_WRITTEN INSTRUCTION_: Switch every "pose" in the listing below to "camera" and keep all other text the same. Leave the pictures out of your reply.
===== PROVIDED DATA =====
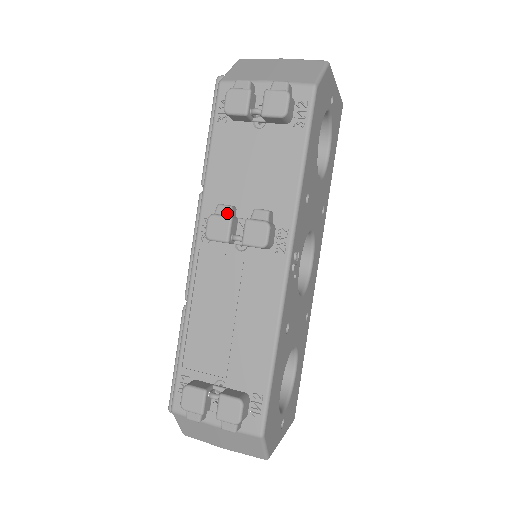
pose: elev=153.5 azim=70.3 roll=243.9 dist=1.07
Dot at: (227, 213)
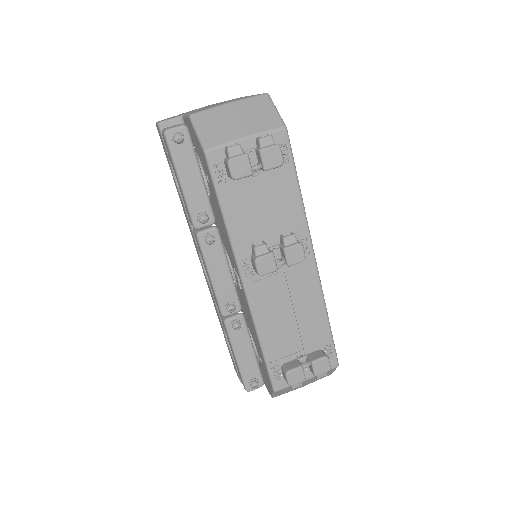
Dot at: (266, 251)
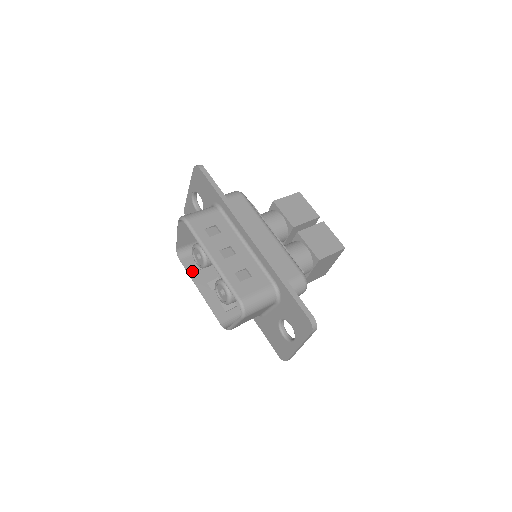
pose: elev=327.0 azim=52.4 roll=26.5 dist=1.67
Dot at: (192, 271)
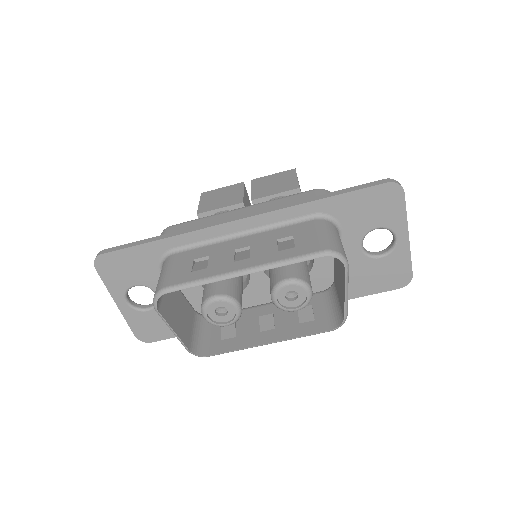
Dot at: (232, 345)
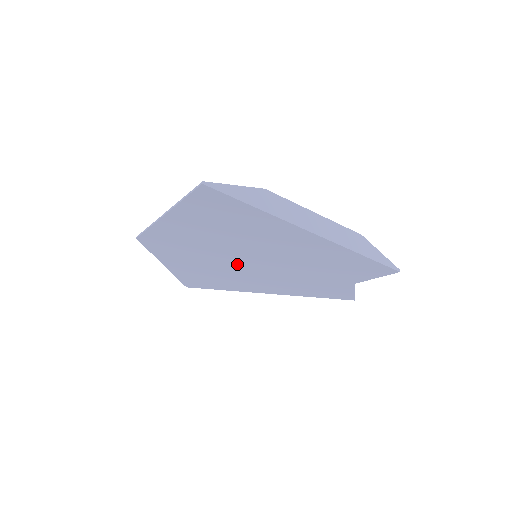
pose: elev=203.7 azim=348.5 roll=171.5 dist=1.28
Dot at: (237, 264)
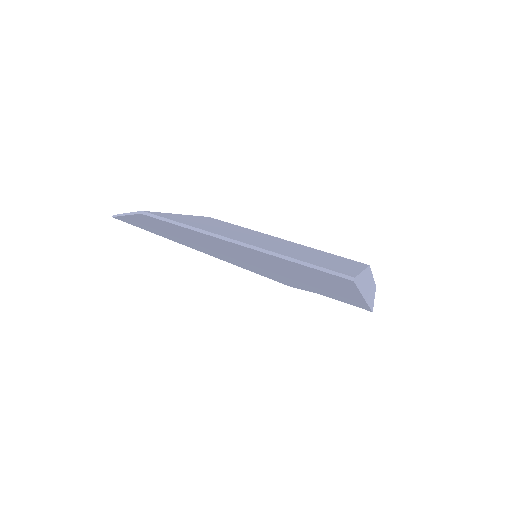
Dot at: (229, 255)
=====
_RESULT OF THE TASK_:
camera: elev=153.5 azim=70.3 roll=243.9 dist=1.07
Dot at: (227, 213)
Dot at: (266, 251)
camera: elev=327.0 azim=52.4 roll=26.5 dist=1.67
Dot at: (192, 271)
Dot at: (232, 345)
camera: elev=203.7 azim=348.5 roll=171.5 dist=1.28
Dot at: (237, 264)
Dot at: (229, 255)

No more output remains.